Puits de carbone et de biodiversité, la mangrove de Mayotte en danger
"On est venu expliquer comment protéger la mangrove, en arrêtant de jeter des déchets". Sérieuse comme un professeur, Aïnati joue les guides d'un jour au milieu des racines tentaculaires des palétuviers qui s'engouffrent dans le sol vaseux de Mayotte.
"Ici, on peut voir trois palétuviers différents: des rouges, des jaunes et des blancs", complète sur le même ton El Hakim, 12 ans, un de ses quatre camarades de CM2 de l'école de Chirongi, au sud de l'archipel français de l'océan Indien.
En retrait, deux professionnels de l'Union internationale pour la conservation de la nature (UICN) observent la leçon des deux adolescents.
"Nous travaillons avec des scolaires pour les sensibiliser au respect de cet environnement", souligne Grégoire Savourey, chargé de mission biodiversité pour l'UICN. "Ils choisissent un site, et y reviennent régulièrement pour l'étudier et le protéger".
Selon une récente étude de cet organisme, la moitié des écosystèmes de mangrove de la planète risque de s'effondrer sous les effets du changement climatique, de la déforestation ou de la pollution.
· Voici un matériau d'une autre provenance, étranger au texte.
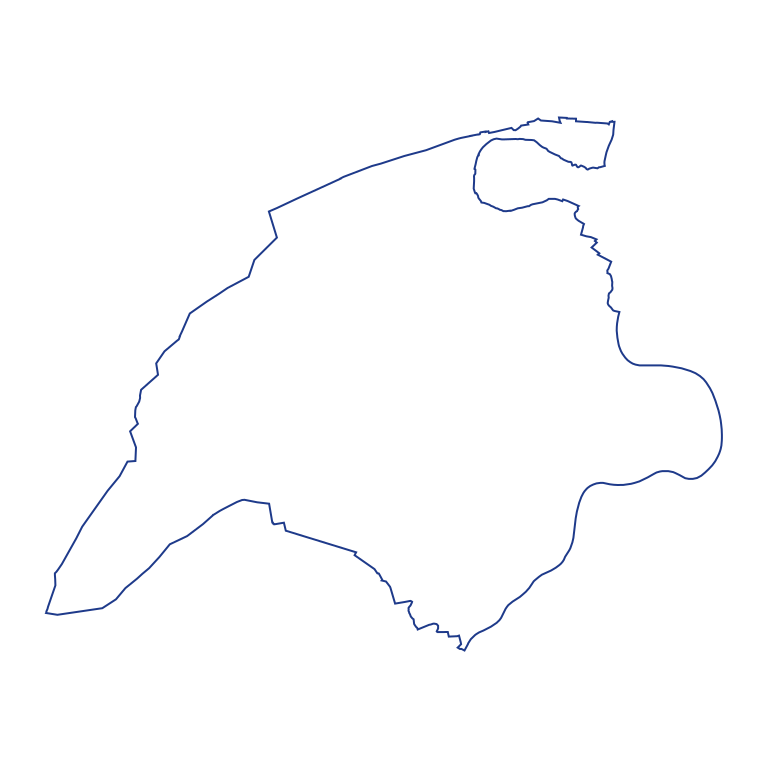 Brummen, Gelderland, Netherlands (Albers equal-area conic projection)
{"feature_id": "6326949B17971297076651", "entity_name": "Brummen", "entity_type": "district", "adm_level": 2, "iso_a3": "NLD", "parent_name": "Netherlands", "parent_adm1": "Gelderland", "projection": "albers", "projection_center": [6.134, 52.111], "detail": "fine", "context": "isolated", "style": "outline", "palette": "blue", "viewbox_px": 768, "rotation_deg": 0, "n_neighbors": 0, "source": "geoboundaries", "source_scale": "gbopen_adm2", "svg_char_len": 6099}
<svg xmlns="http://www.w3.org/2000/svg" viewBox="0 0 768 768"><path d="M54.9,573.3L54.9,575.1L55.2,579.2L55.4,585.4L48.0,606.9L47.5,608.9L46.4,611.4L46.3,612.6L46.1,613.0L57.4,614.8L102.3,608.2L116.0,599.3L125.4,588.1L137.0,578.7L142.4,573.8L149.1,568.2L159.4,557.0L169.8,544.3L187.1,536.1L203.0,524.1L212.8,515.4L212.9,515.1L213.1,514.9L213.4,514.9L219.6,511.0L222.7,509.3L228.5,506.3L236.9,502.0L242.1,500.0L244.5,499.8L257.2,502.3L269.1,503.7L272.3,522.5L272.9,522.6L273.1,523.5L273.3,523.8L274.0,523.9L274.2,524.3L275.7,524.1L283.9,522.7L285.8,530.7L356.1,552.3L354.6,555.2L374.5,569.1L377.2,573.1L377.6,573.1L377.7,573.4L378.9,573.6L382.7,580.6L381.9,580.4L381.8,580.5L386.0,581.5L389.6,586.2L390.0,586.7L390.5,588.0L395.1,603.6L404.6,602.0L410.3,600.9L411.2,601.2L412.1,601.8L411.9,602.5L410.5,605.5L409.8,606.3L409.6,606.4L408.6,607.8L408.5,608.2L408.7,609.2L408.5,610.2L408.6,611.1L409.1,612.1L409.2,612.9L410.0,614.3L410.8,616.5L412.4,618.4L413.6,619.3L414.1,623.7L414.3,624.3L416.0,626.8L417.3,628.0L417.7,629.5L429.2,624.8L430.8,624.5L433.1,623.7L434.6,623.7L436.6,624.1L438.1,625.7L438.1,628.4L437.6,629.6L436.7,631.4L436.9,631.7L437.8,632.1L447.8,632.0L448.8,636.6L457.2,636.2L459.0,635.6L460.7,642.1L461.1,644.2L457.7,647.6L460.0,649.0L461.4,648.9L464.5,650.5L467.9,644.2L468.2,643.3L470.8,639.2L475.0,635.1L476.2,634.2L479.1,632.4L483.5,630.5L490.9,626.7L496.7,622.8L497.6,621.9L499.4,620.2L501.1,617.9L505.6,608.8L506.9,606.9L508.3,605.1L512.6,601.6L519.9,596.9L522.5,594.7L525.8,591.8L529.3,587.9L533.7,581.3L534.9,580.2L539.0,576.8L541.9,574.7L551.1,570.5L555.8,567.7L559.3,565.1L561.0,563.6L562.7,561.6L563.9,559.7L565.1,556.8L569.2,550.4L570.3,548.3L572.4,542.3L573.4,537.9L575.7,518.3L576.9,511.5L579.2,502.7L581.4,496.8L583.3,493.1L584.5,491.3L586.3,489.2L587.6,487.9L590.2,486.0L593.3,484.5L596.5,483.4L600.2,482.9L603.2,482.9L609.9,484.3L614.0,484.8L617.7,485.0L623.5,484.9L631.1,483.8L634.6,482.9L639.4,481.4L647.7,477.4L653.5,474.1L656.5,472.5L660.0,471.5L662.6,471.1L668.1,471.1L673.2,472.1L675.3,473.0L679.6,475.1L685.2,478.2L689.0,478.9L692.7,478.9L697.0,478.0L701.3,475.7L705.1,472.5L708.7,469.1L712.2,465.4L715.2,461.3L717.6,456.9L719.1,453.7L720.0,451.2L720.7,448.9L721.4,445.5L721.8,440.8L721.9,437.9L721.9,434.9L721.7,429.4L721.2,424.6L720.7,420.5L719.7,415.4L718.5,410.4L715.4,400.7L712.5,393.2L710.0,388.3L706.2,382.4L703.5,379.1L699.9,376.0L695.5,373.2L690.4,371.0L681.6,368.3L672.7,366.6L668.5,366.0L660.9,365.4L639.5,365.4L635.5,364.6L632.7,363.6L630.3,362.2L627.6,360.2L625.2,357.6L622.4,353.7L621.0,351.2L620.0,348.7L619.0,346.0L618.5,343.9L617.4,337.7L616.7,330.6L616.8,326.9L617.1,323.3L618.2,316.7L619.4,312.0L614.7,311.0L613.3,310.5L612.8,310.0L611.0,307.5L609.2,305.9L608.2,304.6L608.0,304.1L607.7,303.1L608.0,300.9L608.7,297.7L608.5,295.7L608.9,293.7L609.1,293.3L610.4,292.3L612.3,289.7L612.5,288.1L612.1,285.8L612.3,281.9L612.0,280.9L611.7,278.9L611.0,276.1L609.9,274.2L607.4,273.1L607.5,272.5L607.3,270.6L607.5,270.1L608.3,269.0L608.7,268.1L611.2,261.7L598.0,254.8L597.8,254.7L599.3,253.3L591.6,247.5L596.8,242.6L594.9,241.0L596.5,239.4L590.9,237.1L586.4,236.3L581.0,234.7L583.0,227.4L583.2,225.9L584.0,224.0L579.1,221.1L577.8,220.2L576.0,218.6L575.7,218.2L575.1,216.6L574.7,214.9L574.7,213.4L575.1,212.7L576.0,211.7L577.1,211.1L577.5,210.1L578.2,209.1L577.8,207.8L577.8,206.7L578.7,206.0L567.6,201.0L563.1,199.5L562.3,201.2L557.6,199.5L555.1,198.9L548.7,198.9L546.8,200.3L542.5,202.3L532.5,204.3L530.9,204.9L529.0,206.2L527.7,206.2L522.1,207.7L517.8,208.3L514.0,209.8L510.7,210.9L509.9,210.9L509.9,210.7L506.2,211.2L503.3,211.1L501.5,210.1L499.7,209.7L499.0,209.2L497.3,208.4L496.1,208.3L493.3,206.7L490.9,205.8L489.5,204.8L484.2,202.9L481.4,202.5L480.9,201.1L478.6,198.2L478.2,197.2L478.1,196.1L477.2,194.3L476.3,193.1L475.4,193.3L475.0,192.7L473.7,188.6L474.1,181.2L474.1,178.0L474.0,176.2L474.3,175.1L474.6,174.6L475.1,174.1L475.3,173.7L475.4,169.7L475.2,169.3L474.5,169.0L474.5,168.6L475.6,164.3L476.3,160.9L477.3,157.2L478.1,155.6L478.6,155.5L478.9,154.9L478.5,154.3L479.9,151.5L481.2,149.5L482.9,147.3L486.3,144.1L490.8,140.6L492.4,139.8L493.8,139.2L496.5,138.6L501.9,139.4L503.9,139.4L515.7,139.0L517.9,139.2L519.7,138.9L521.0,139.0L523.1,139.1L525.4,139.8L531.7,140.0L534.1,140.3L536.8,142.3L539.8,145.1L542.0,146.8L543.5,147.6L546.0,148.5L546.7,149.0L547.0,149.3L548.0,150.8L549.5,151.8L555.1,154.5L559.0,156.0L561.0,158.3L562.3,158.7L563.2,159.5L564.0,159.9L568.4,161.8L570.4,161.9L571.2,162.2L571.4,162.4L571.8,163.6L572.1,165.0L572.3,165.5L572.5,165.6L574.8,164.7L575.7,164.7L576.0,164.8L577.2,166.8L577.6,167.1L578.1,167.3L579.3,166.8L580.7,165.6L581.3,165.6L584.1,166.8L585.7,167.9L586.6,169.1L587.5,169.5L587.9,169.5L589.4,168.6L592.1,167.8L593.1,167.6L597.5,168.3L598.9,167.3L600.1,167.2L604.8,165.9L604.5,164.6L604.4,162.6L604.5,161.2L605.8,155.2L606.5,152.2L608.8,145.8L611.6,139.7L613.0,135.3L613.2,134.5L613.5,129.9L614.5,121.8L611.7,121.8L611.8,121.3L609.8,121.9L608.8,124.4L607.5,123.5L606.4,123.4L596.9,122.7L595.4,122.8L587.1,122.0L586.4,122.0L576.0,121.3L576.0,118.7L566.8,118.5L566.8,117.9L559.0,117.5L559.7,120.9L560.5,122.8L552.1,121.3L540.9,120.5L538.1,118.5L534.0,121.1L527.9,122.2L527.6,122.5L527.7,122.9L528.3,124.5L521.1,125.6L520.4,126.7L517.9,128.7L515.6,130.2L513.7,130.1L511.5,127.9L494.3,132.0L489.0,133.0L488.4,131.3L485.6,132.0L485.6,131.5L480.4,132.4L480.1,133.0L479.9,134.1L479.7,134.3L478.6,134.5L478.6,134.4L478.2,134.4L470.9,135.8L471.0,135.9L461.2,137.9L458.8,138.5L454.7,139.7L426.1,150.2L404.3,156.0L380.9,163.6L372.0,166.0L343.5,176.9L340.4,178.5L340.5,178.7L296.8,198.7L276.8,208.1L268.9,211.5L276.9,237.6L254.4,259.9L248.7,276.8L227.7,287.9L219.0,293.8L206.8,301.6L189.8,313.5L182.1,331.2L179.7,336.3L179.9,336.4L178.8,339.4L176.7,341.0L164.5,351.3L156.2,363.4L158.0,374.8L141.1,389.8L140.0,395.5L140.1,398.0L139.2,401.6L136.6,406.3L135.9,407.1L135.3,410.3L135.0,417.1L135.7,418.4L137.4,422.8L137.9,423.8L130.1,431.3L136.0,447.4L135.4,461.0L127.5,461.6L119.6,476.2L107.6,490.8L82.2,526.7L76.3,538.3L61.9,564.0L58.2,569.4L56.4,571.8L54.9,573.3Z" fill="none" stroke="#1e3a8a" stroke-width="2"/></svg>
A Mayotte, cette végétation particulière qui croît à l'interface de la terre et de la mer est spécialement menacée par la prolifération de déchets et l'agriculture.
Etalée sur près de 750 hectares, la mangrove y constitue un marqueur de la biodiversité.
"Ce sont des nurseries à poisson car l'environnement y est calme. Et on y trouve des espèces remarquables et menacées", précise Grégoire Savourey.
- "Déchetterie" -
La matière organique contenue dans la vase fait aussi de la mangrove un puits de carbone et sa végétation limite fortement l'érosion.
A Mayotte, la pollution est son ennemi numéro 1.
Avec les marées, les déchets viennent casser les jeunes palétuviers et s'entassent sur les troncs ou les abords des rivières. Sur les 200 hectares de mangrove de Chirongui s'agglutinent des pneus, des batteries de voitures, des tissus ou des sacs de riz.
"Les mangroves se transforment parfois en déchetterie, on vient régulièrement pour nettoyer les sites", regrette Manrifa Moustoifa Ali, chargé de mission sensibilisation à l'UICN.
Autre danger: les flux de personnes et de véhicules. "Les pêcheurs ont tendance à élargir les canaux et certains véhicules motorisés n'hésitent pas à traverser", remarque Grégoire Savourey.
"Nous avons même découvert que la partie sèche de la mangrove, qui est peu en contact avec la marée, servait désormais de terrain d’apprentissage à la conduite", s'indigne-t-il.
Les terres situées à l'entrée des mangroves sont par ailleurs très fertiles et régulièrement déboisées pour être cultivées. Autant de pratiques qui mettent l'arrière-mangrove en danger critique d'extinction.
"Dans dix, quinze ans, cette zone n'existera plus si on ne fait rien", alerte Manrifa Moustoifa Ali.
- Mauvais esprits -
Les zones plus humides sont pour le moment épargnées. Mais les associations environnementales s'inquiètent déjà des dégâts que pourrait subir celle située près d'Iloni, à l'est de l'archipel, si le projet de construction d'une deuxième usine de dessalement de l'eau de mer voit le jour.
Mayotte souffre régulièrement de pénuries d'eau potable, qui contraignent les autorités à rationner l'alimentation de ses quelque 300.000 habitants.
"Le choix du site impacte une mangrove et un récif frangeant qu'il faudra en partie détruire pour faire passer les canalisations de pompage et de rejet", s'est émue la Fédération mahoraise des associations environnementales dans un courrier au préfet.
"Cette mangrove est, en outre, un des habitats du crabier blanc, espèce protégée en danger critique d'extinction", a-t-elle ajouté.
Pour sensibiliser la population à tous ces enjeux, l'UICN a joué la carte des enfants.
"Si cet environnement est dégradé, c'est notamment parce qu'il n'a pas une bonne image", justifie Grégoire Savourey, en rappelant que dans l'imaginaire collectif mahorais, la mangrove est souvent présentée comme attirant le mauvais esprit.
"Il y a un djin (esprit) dans la mangrove qui nous manipule pour nous noyer ou qu'on mange de mauvaises choses, c'est un diable", assure d'ailleurs El Hakim. "Et un autre djin peut nous paralyser la main", complète sa camarade Aïnati.
La croyance est si vive que pour éviter les malédictions, certains n'hésitent pas à y déposer un coran ou à en accrocher des pages dans les arbres...
"En ciblant les jeunes, on espère que les générations futures auront davantage envie de protéger cet environnement", espère Grégoire Sabourey.